The outer part of the ear the pinna catches approaching sound waves and funnels them down the ear canal. The pinna and ear canal naturally minimize background noise while automatically amplifying human speech. When sound reaches the end of the ear canal, it causes the tympanic membrane (eardrum) to vibrate and engage the three tiny bones of the ossicular chain: the malleus, incus and the stapes. These tiny bones work in unison to magnify the vibration picked up by the eardrum to stimulate the cochlea a snail shaped organ. The stapes transfers the mechanical energy from the vibration to the fluid filled oval window in the cochlea, causing a wave to travel stimulating thousands of tiny hair like fibers sending a signal to the brain enabling you to hear.

Tell Tale Signs Of Sleep Apnea

Common sleep apnea symptoms are the following:

  • waking up with a dry mouth or sore throat
  • loud snoring
  • waking up short of breath
  • falling asleep driving
  • fatigue after sleeping
  • hearing loss
  • inability to concentrate
  • difficulty in staying awake during the day

Sleep Apnea and Hearing Loss

A recent study presented by the 2014 Thoracic Society International Conference in San Diego focused on up to 13,967 people of hispanic descent, suffering from sleep apnea and its association with hearing loss. The National Institute of Health (NIH) stated sleep apnea is linked to the following ailments: increase in diabetes, high blood pressure, stroke, obesity, heart failure and arrhythmias (irregular heartbeat). Adding to the current list of complications for undiagnosed sleep apnea is the loss of hearing. Now more than ever it is imperative to get a check up by a qualified physician if you think your loud snoring and lethargy could be the result of interruptions when you sleep.
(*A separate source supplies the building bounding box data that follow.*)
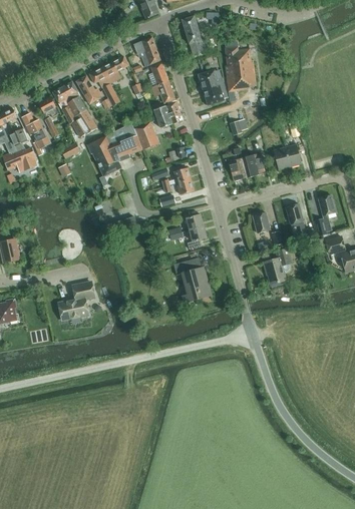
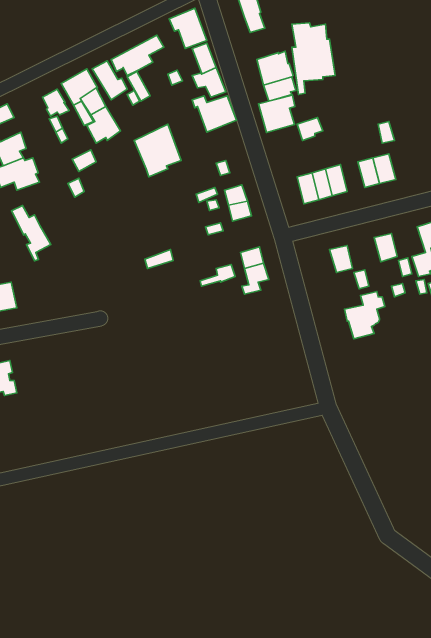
building: none -> [258,95,295,133]
building: [21,113,50,154] -> [12,205,51,261]
building: [133,121,157,149] -> none
building: [87,134,120,175] -> none
building: [172,258,211,302] -> none
building: [58,282,93,320] -> none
Is there a correlation between the decibels of a person that snores and hearing loss? To answer this question we must first acknowledge that hearing loss is most often attributed to loud audible sounds for prolonged periods of time. Severe snoring measures 60 to 80 decibels in comparison to 90 decibels for a car horn and 130 decibels for an airplane taking off from a runway. People who breathe through the mouth are predisposed to snoring including people that experience sleep apnea.

The ear, nose and throat are interconnected and work together in unison, loud audible sounds emanating from the throat affect the inner organs of the ear canal. The CDC has classified prolonged sound exposure above and beyond 85 decibels for a period of 8 hours will result in hearing loss. The average human being sleeps 8 hours a day and lives to around 75 years old in North America, if you sleep 8 hours per day that calculates to spending 22 to 25 years sleeping in a lifetime. People afflicted with undiagnosed sleep apnea snore at decibels beginning at 90 decibels and above, prolonged exposure every night to the loud audible sounds of constant snoring contributes to hearing loss over an extended period of time. Living with sleep apnea for multiple years is comparable to subjecting yourself to a blaring car horn and airplane taking off every single night for 8 hours.

If you find your hearing is not as acute as it once was consult a physician who can properly diagnose you for possible sleep apnea.